病気が治りそうになると、治療にこなくなり

ある精神科医の書いた本を読んでいて、おもしろいなとおもったのは、病気が治りそうになると、治療にこなくなり、他の病院へ転院してしまう患者がいるということだった。理由はもちろん、「このままだと本当に治ってしまうから」である。病気が治るのは、実はけっこうつらいものだ。今まで、病気だということで免除されていたあれこれと、現実的に向きあわなくてはいけなくなるからである。就職はどうする。税金を払え。結婚をしろ。子どもは、家は、生活は。それならば、いっそのこと病気でいいやと、つい考えてしまう人がいても、おかしくはない。病気はくるしい。しかし、治るのもけっこうしんどい。だったら、今のままでいいや。これは、たしかに想像がつく。
誰もがしあわせになりたがっている、というのは、たぶんまちがっている。幸福も、けっこうたいへんなのである。逆に、「また失敗しちゃった」とか、「やっぱりだめだった」というのは、とても安心なのだ。もし、今までに経験したことのないような、ものすごいしあわせを手にいれてしまったら、自分はいったいどうすればいいのか。このままだと、冗談じゃなく、本当にしあわせになってしまう。どうしよう。そんな、よくわからない状態で、未知の幸福の前で立ち止まり、うろうろしている人を、わたしは今までに、けっこう見たような気がする。
+-------+
練習問題:
1. 課題文の「誰もがしあわせになりたがって」から「けっこう見たような気がする。」までを、「幸福」を「幸せ」に置き換えて書き直しなさい。
2. 病気が治ると現実的に向きあわなくてはいけなくなるものとして、課題文が挙げている事柄をすべて書き出しなさい。
+-------+
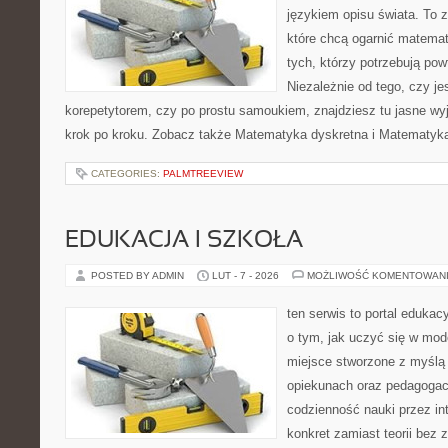
językiem opisu świata. To z
które chcą ogarnić matemat
tych, którzy potrzebują pow
Niezależnie od tego, czy j
korepetytorem, czy po prostu samoukiem, znajdziesz tu jasne wyj
krok po kroku. Zobacz także Matematyka dyskretna i Matematyk
CATEGORIES:
PALMTREEVIEW
EDUKACJA I SZKOŁA
POSTED BY ADMIN
LUT - 7 - 2026
MOŻLIWOŚĆ KOMENTOWAN
ten serwis to portal edukacy
o tym, jak uczyć się w mode
miejsce stworzone z myślą 
opiekunach oraz pedagogac
codzienność nauki przez inte
konkret zamiast teorii bez 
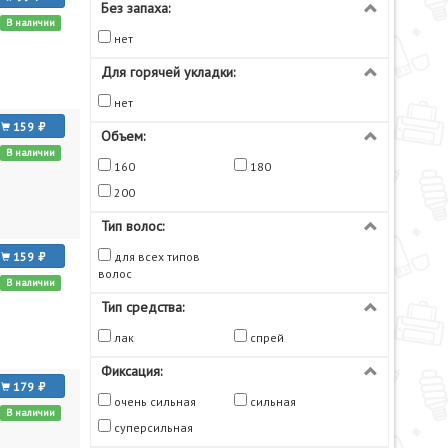
Без запаха:
В наличии
нет
Для горячей укладки:
нет
159
Объем:
В наличии
160
180
200
Тип волос:
159
для всех типов
волос
В наличии
Тип средства:
лак
спрей
Фиксация:
179
очень сильная
сильная
В наличии
суперсильная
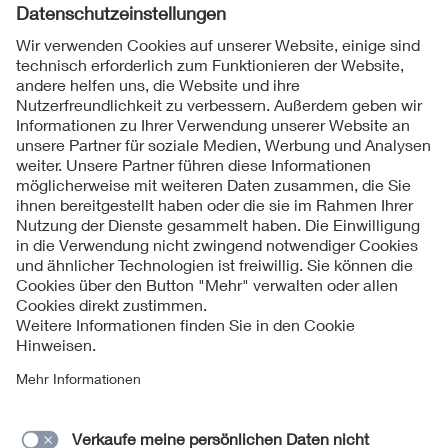
Folgen Sie uns
Kontakte
Service
Impressum
Datenschutzinformationen
Cookie Hinweise
Barrierefreiheit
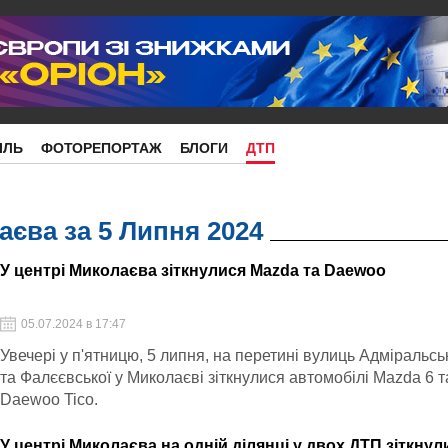
ІЛЬ
ФОТОРЕПОРТАЖ
БЛОГИ
ДТП
єва за 5 Липня 2024
У центрі Миколаєва зіткнулися Mazda та Daewoo
05.07.2024 в 17:47
Увечері у п'ятницю, 5 липня, на перетині вулиць Адміральсь
та Фалєєвської у Миколаєві зіткнулися автомобілі Mazda 6 т
Daewoo Tico.
У центрі Миколаєва на одній ділянці у двох ДТП зіткнул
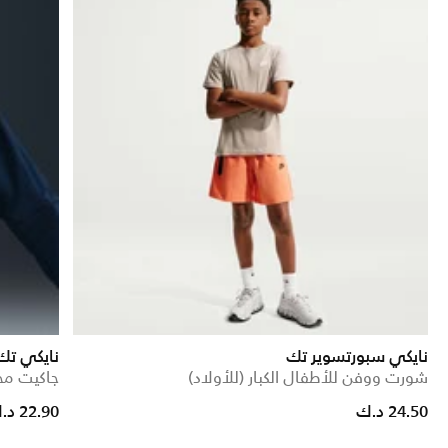
نايكي سبورتسوير تك
نايكي تك
شورت ووفن للأطفال الكبار (للأولاد)
جاكيت محب
educed from
to
24.50 د.ك
22.90 د.ك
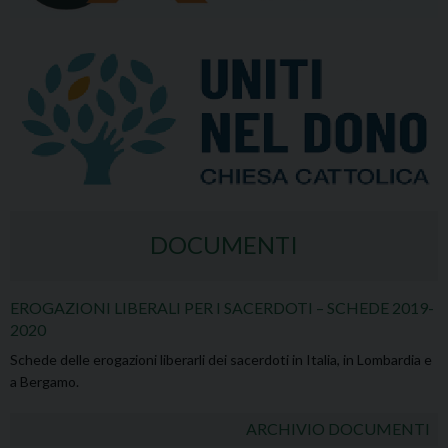
DOCUMENTI
EROGAZIONI LIBERALI PER I SACERDOTI – SCHEDE 2019-
2020
Schede delle erogazioni liberarli dei sacerdoti in Italia, in Lombardia e
a Bergamo.
ARCHIVIO DOCUMENTI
+-------+
解答:
1.
誰もがしあわせになりたがっている、というのは、たぶんまちがっている。幸せも、けっこうたいへんなのである。逆に、「また失敗しちゃった」とか、「やっぱりだめだった」というのは、とても安心なのだ。もし、今までに経験したことのないような、ものすごいしあわせを手にいれてしまったら、自分はいったいどうすればいいのか。このままだと、冗談じゃなく、本当にしあわせになってしまう。どうしよう。そんな、よくわからない状態で、未知の幸せの前で立ち止まり、うろうろしている人を、わたしは今までに、けっこう見たような気がする。

2. 就職、税金、結婚、子ども、家、生活